• _Supplied passage_
Binary Tree Zigzag Level Order Traversal | Leetcode 103 | BFS with Direction Switching

You are given the root of a binary tree. You need to return the zigzag level order traversal of its nodes’ values.

• In normal level order traversal (BFS), nodes at each level are visited from left to right.
• In zigzag level order traversal, the direction alternates:
  • First level left → right
  • Second level right → left
  • Third level left → right
  • and so on…

Here’s the [Problem Link] to begin with.

Examples

Example 1

Input: root = [3,9,20,null,null,15,7]

        3
       / \
      9   20
         /  \
        15   7

Output: [[3],[20,9],[15,7]]

Example 2

Input: root = [1]

Output: [[1]]

Example 3

Input: root = []

Output: []

Intuition and Approach

This problem is a small variation of standard BFS traversal:

1. Use a queue (like in level order traversal) to process nodes level by level.
2. Maintain a flag flag that tracks traversal direction:
   • flag == 0 → left to right
   • flag == 1 → right to left
3. For each level:
   • Create an array ans of size equal to the level.
   • While processing nodes, insert values at the correct index:
     • If flag == 0, put values at index i (normal order).
     • If flag == 1, put values at level_size - i - 1 (reverse order).
4. After processing a level, flip the flag for the next level.
5. Continue until the queue is empty.

This ensures that levels alternate between left-to-right and right-to-left traversal.

Code Implementation

from collections import deque

class Solution:
    def zigzagLevelOrder(self, root: Optional[TreeNode]) -> List[List[int]]:
        if not root:
            return []
        queue = deque()
        flag = 0
        queue.append(root)
        result = []
        while queue:
            level_size = len(queue)
            ans = [-1] * level_size
            for i in range(level_size):
                node = queue.popleft()
                if flag == 1:
                    index = level_size - i - 1
                else:
                    index = i
                ans[index] = node.val
                if node.left:
                    queue.append(node.left)

• _Records from a dataset_
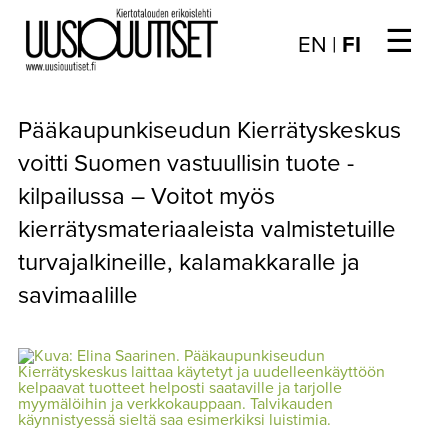
☰
Choose
EN
|
FI
language
/
UUTISET
Valitse
Pääkaupunkiseudun Kierrätyskeskus
kieli:
▼
ARTIKKELIT
voitti Suomen vastuullisin tuote -
kilpailussa – Voitot myös
▼
KIRJAUTUMINEN
kierrätysmateriaaleista valmistetuille
▼
ARKISTO
turvajalkineille, kalamakkaralle ja
savimaalille
▼
TILAUSASIAT
MEDIATIEDOT
▼
TIETOA
LEHDESTÄ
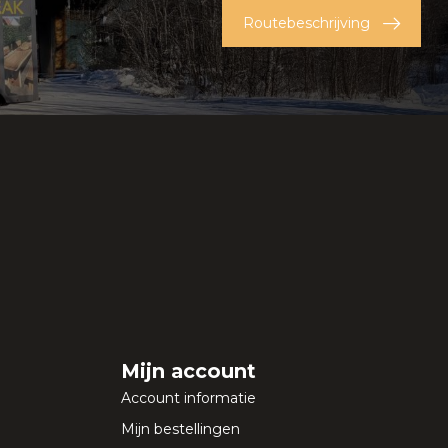
Routebeschrijving
Mijn account
Account informatie
Mijn bestellingen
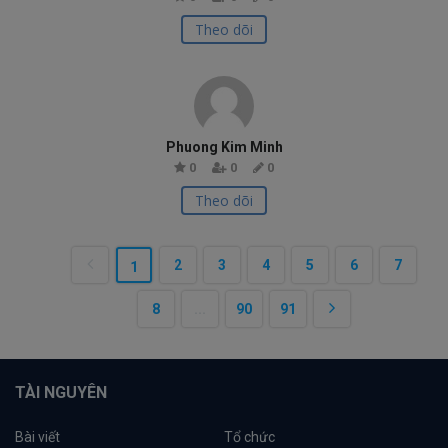
Theo dõi
Phuong Kim Minh
0
0
0
Theo dõi
2
3
4
5
6
7
1
8
...
90
91
TÀI NGUYÊN
Bài viết
Tổ chức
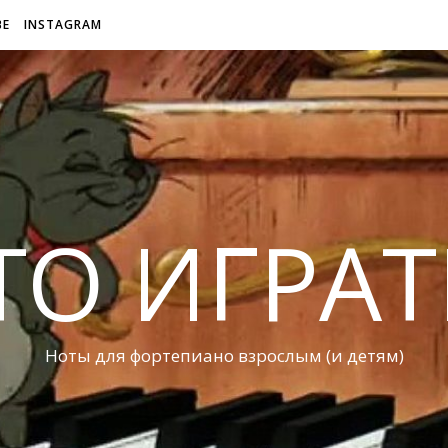
BE
INSTAGRAM
ТО ИГРАТ
Ноты для фортепиано взрослым (и детям)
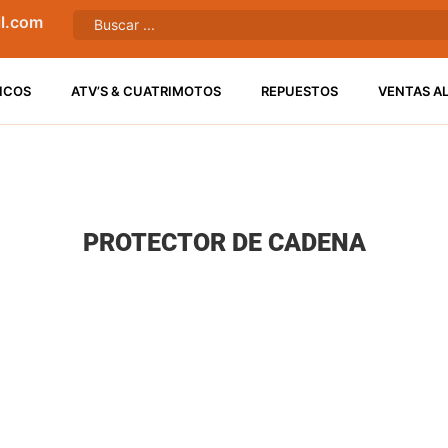
l.com
ICOS
ATV’S & CUATRIMOTOS
REPUESTOS
VENTAS A
PROTECTOR DE CADENA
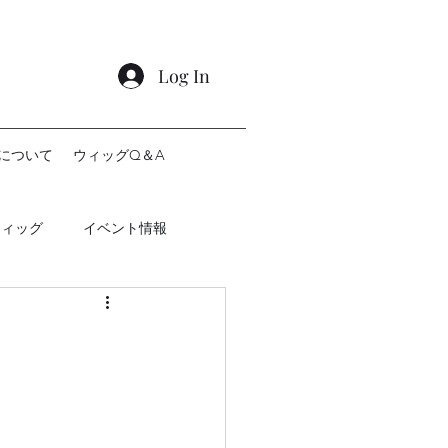
Log In
について
ウィッグQ＆A
ウィッグ
イベント情報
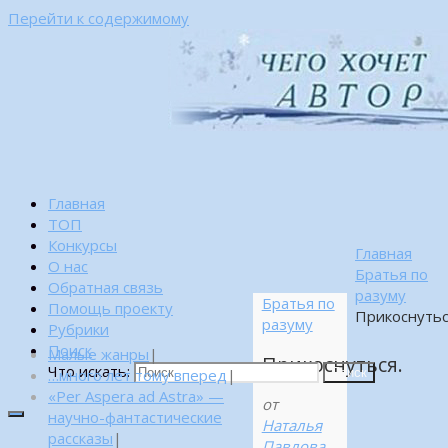
Перейти к содержимому
Главная
ТОП
Конкурсы
Главная
О нас
Братья по
Обратная связь
разуму
Братья по
Помощь проекту
Прикоснутьс
разуму
Рубрики
Поиск
Малые жанры
|
Прикоснуться.
Что искать:
…много лет тому вперед
|
Поиск
«Per Aspera ad Astra» —
от
научно-фантастические
Наталья
рассказы
|
Павлова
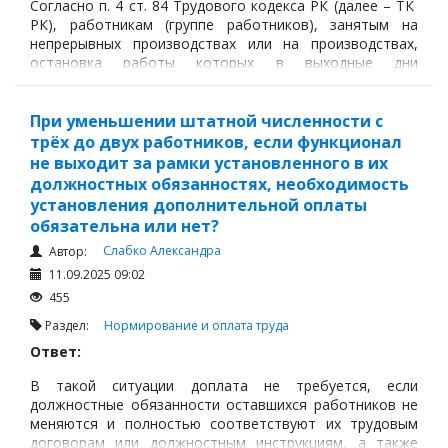
Согласно п. 4 ст. 84 Трудового кодекса РК (далее – ТК
РК), работникам (группе работников), занятым на
непрерывных производствах или на производствах,
остановка работы которых в выходные дни
невозможна по производственно-техническим
условиям или вследствие необходимости постоянного
непрерывного обслуживания населения,
При уменьшении штатной численности с
трёх до двух работников, если функционал
не выходит за рамки установленного в их
должностных обязанностях, необходимость
установления дополнительной оплаты
обязательна или нет?
Слабко Александра
Автор:
11.09.2025 09:02
455
Раздел:
Нормирование и оплата труда
Ответ:
В такой ситуации доплата не требуется, если
должностные обязанности оставшихся работников не
меняются и полностью соответствуют их трудовым
договорам или должностным инструкциям, а также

• _What to work on_
Return the portion of the zigzag traversal page between "Code Implementation" and "queue.append(root)", inclusive, copied word for word. The records play no part in this work.

• _Answer section_
Code Implementation

from collections import deque

class Solution:
    def zigzagLevelOrder(self, root: Optional[TreeNode]) -> List[List[int]]:
        if not root:
            return []
        queue = deque()
        flag = 0
        queue.append(root)